Facile and sustainable recovery of spent LiFePO4 battery cathode materials in a Ca(ClO)2 system

Abstract

Spent LiFePO₄ batteries are gradually increasing in popularity and interest, and their stable and insoluble olive-shaped structure poses a great challenge for the sustainable recycling of Li. In this study, a simple and sustainable Ca(ClO)₂ system was proposed for the recovery of spent LiFePO₄ battery cathode materials. The effects of both mechanochemical activation and hydrometallurgical enhanced leaching on the deconstruction of LiFePO₄ and the leaching rates of Li and Fe in the Ca(ClO)₂ system were studied. Compared with mechanochemical activation, Ca(ClO)₂-assisted hydrometallurgical enhanced leaching can simultaneously achieve the separation and enrichment of the target components Li⁺ and Fe³⁺ and the Ca²⁺ impurities.
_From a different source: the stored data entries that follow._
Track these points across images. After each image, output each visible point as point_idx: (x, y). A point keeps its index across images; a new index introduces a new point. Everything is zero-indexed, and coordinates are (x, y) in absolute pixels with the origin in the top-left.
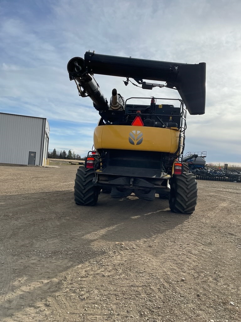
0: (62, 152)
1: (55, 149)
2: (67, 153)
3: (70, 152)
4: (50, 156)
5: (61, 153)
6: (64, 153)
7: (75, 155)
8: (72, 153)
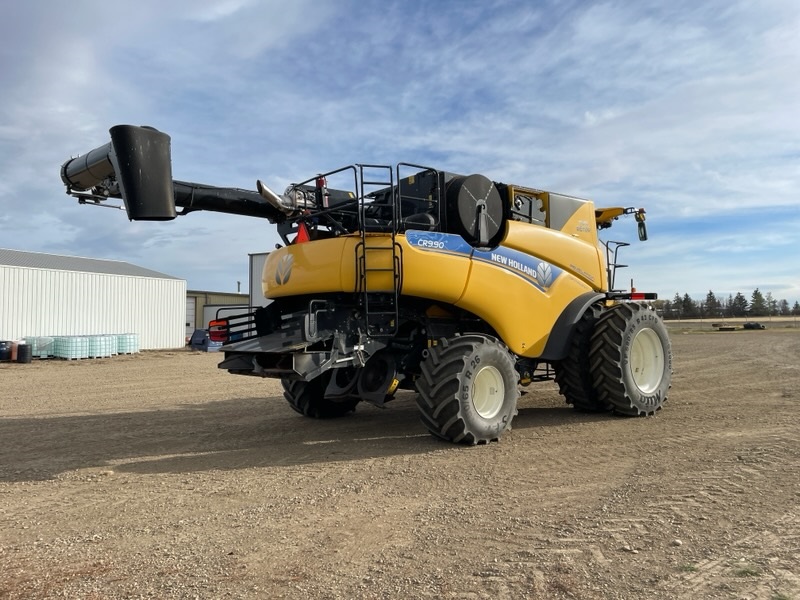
0: (734, 297)
1: (711, 293)
2: (749, 299)
3: (757, 295)
4: (699, 311)
5: (731, 300)
6: (740, 299)
7: (774, 302)
8: (764, 297)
The transformation path and reaction mechanism of LiFePO₄ in the Ca(ClO)₂ system were proposed based on the phase composition and micromorphology of the reaction products. In addition, the economic evaluation results show that Ca(ClO)₂-assisted hydrometallurgical enhanced leaching has a high recovery economy. The developed Ca(ClO)₂ system realizes the strong dissolution of spent LiFePO₄ battery cathode materials and the sustainable comprehensive recovery of valuable components.